━━━ Records

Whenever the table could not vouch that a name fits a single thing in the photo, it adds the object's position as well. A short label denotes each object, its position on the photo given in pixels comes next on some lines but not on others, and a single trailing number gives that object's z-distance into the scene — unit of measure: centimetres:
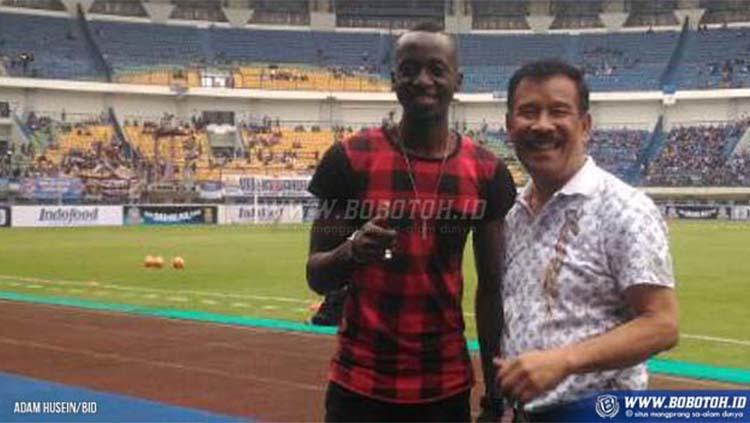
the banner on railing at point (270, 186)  5256
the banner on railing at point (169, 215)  4753
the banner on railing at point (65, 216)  4428
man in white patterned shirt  264
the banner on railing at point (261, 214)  4978
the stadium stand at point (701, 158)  5856
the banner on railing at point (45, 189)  4769
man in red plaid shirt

━━━━━━

Every line in the records above that contains the word "point" should be copied out.

the banner on railing at point (270, 186)  5256
the banner on railing at point (169, 215)  4753
the banner on railing at point (65, 216)  4428
the banner on railing at point (261, 214)  4978
the stadium stand at point (701, 158)  5856
the banner on railing at point (45, 189)  4769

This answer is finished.